Comes a Bright Day

For his first post-Submarine starring role, manchild of the moment Craig Roberts elected to team up with untried writer-director Simon Aboud and veteran thesp Timothy Spall for a comedy that’s also a romance that’s also a thriller. Sorry, a comedy that’s also a romance that’s also a thriller that’s sort of a bit about opening a restaurant. Confused yet? You probably will be, but not until you’ve left the theatre. However thrown together it may seem in retrospect, watching Comes a Bright Day is an unbridled pleasure.

Aspiring businessman Sam (Roberts) has got big dreams – he fancies himself as an ‘entertainment fixer’ and has long planned to open a restaurant with his friend Elliott (Anthony Welsh), but for now he’s stuck as a bellboy at the Mandarin Oriental. The tyrannical concierge Mr Morgan (Geoff Bell) sends Sam on an errand to have a watch altered for a guest, but Sam stops off to grab dinner at the cafe where Elliott works. He ends up in a terribly English tussle for the last risotto with Mary (Poots), a friend of Elliott’s who compliments Sam on his watch (or, rather, the guest’s watch that he’s decided to pop on) and invites him to visit Clara, the vintage jewellery shop where she works.
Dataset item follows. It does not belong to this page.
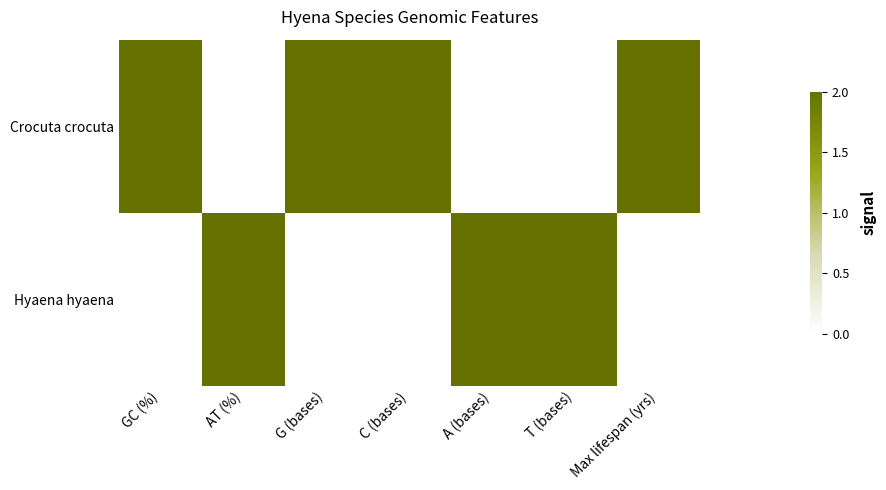

List the series in order of their peak value, lowest first.

Crocuta crocuta, Hyaena hyaena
Needless to say, Clara is exactly where Sam’s headed. He arrives and does his best to pretend that he’s a well-heeled browser, but cantankerous proprietor Charlie (Spall) isn’t buying it and neither is Mary. Fortunately (after a fashion), the pressure is taken off Sam when two gentlemen in masks enter the shop, shoot another customer dead and barricade themselves inside. Cameron (McKidd) and Clegg (Josef Altin) have come for the Stahl Papillon, a priceless butterfly brooch in Charlie’s possession, and they don’t seem to care how many people they need to shoot to get to it. The shutters are down and there’s no way out – Charlie, Mary and Sam are trapped together with nothing but the whim of a psychotic robber standing between them and the prospect of having their brains sprayed across the earring display. It’s not the ideal place to attempt a seduction, but for Sam this really hasn’t been an ideal day…
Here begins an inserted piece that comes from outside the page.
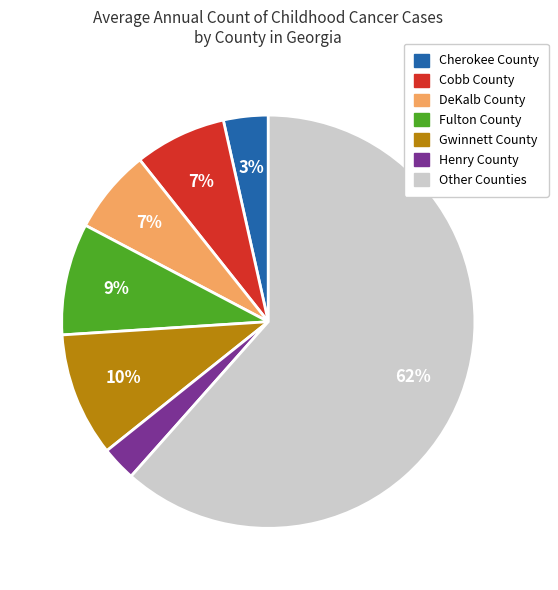

Is there a majority slice in this chart?

Yes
Here’s the thing. Comes a Bright Day is an enormously funny film. It’s frequently a very touching film. Once in a while, it’s a reasonably thrilling film. But it can’t quite manage to be all three at once. One suspects that Simon Aboud has tried a little too hard to be all things to all people with this, his first feature, but it’s hard to dislike him for it – I just wanted to step behind the camera and tell the poor fellow to calm down. He will most certainly have other films in which to explore the genres he didn’t manage to do justice to this time round, since more or less every single scene in Comes a Bright Day is a thing of surpassing beauty. The limited environment of Charlie’s shop is well used, with one robber dominating the front of the shop and the other the back room. Charlie, Mary and Sam spend almost the entire second act sitting in one of two cramped corners, intensifying their well-honed dialogue beautifully.
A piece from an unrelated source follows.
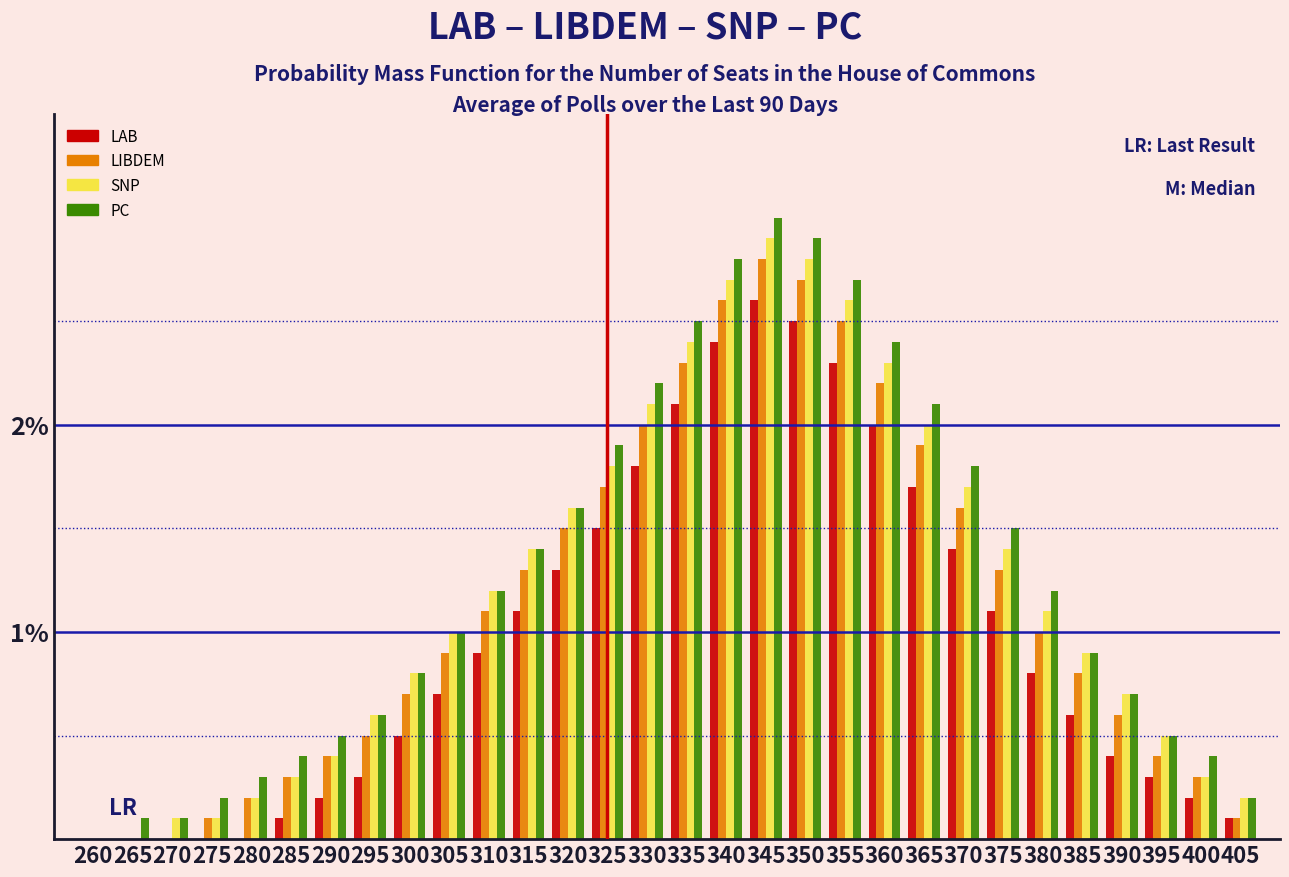

Is it true that PC equals 1.9 at 325?

True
However competent his writing and however good his eye for a striking shot, Aboud was very lucky in his cast. Craig Roberts is earnest, nervous and very slightly uncomfortable as wannabe hustler Sam, and Timothy Spall’s gravelly tones and patrician attitude are warming and worryingly sexy. Surely I shouldn’t be fancying Timothy Spall at my time of life? I’ve seen other reviews claim that Imogen Poots (28 Days Later) is the true star of the show, but although her glacial performance is certainly striking it’s Charlie who really holds things together, forging more believable relationships with both Sam and Mary than they really manage with each other. The supporting cast is adequate but doesn’t have enough time to shine, although Kevin McKidd’s gloriously deranged Cameron is a joy to watch. “I AM GOING TO COME AND SHOOT SOMEBODY!”, Cameron booms cheerfully from the back room of the shop after discovering Charlie’s been fibbing to him about something or other, and his jolly intensity is more frightening than the snarl of even the most heavily scarred Hollywood hit-man.

Make no mistake, Comes a Bright Day is a good film – well cast, well written, well shot and genuinely entertaining. Give Simon Aboud a few years to get himself in check and he’ll probably be making great films; and then you’ll be able to produce your DVD of that interesting film he made with Craig Roberts back in 2012, and talk authoritatively about how you preferred Aboud (you’ll be calling him ‘Aboud’ by then, trust) before he got all polished and perfect. It’ll probably be a more sure-fire pulling technique than producing a diamond brooch… and trust us, you can’t afford Timothy Spall’s prices.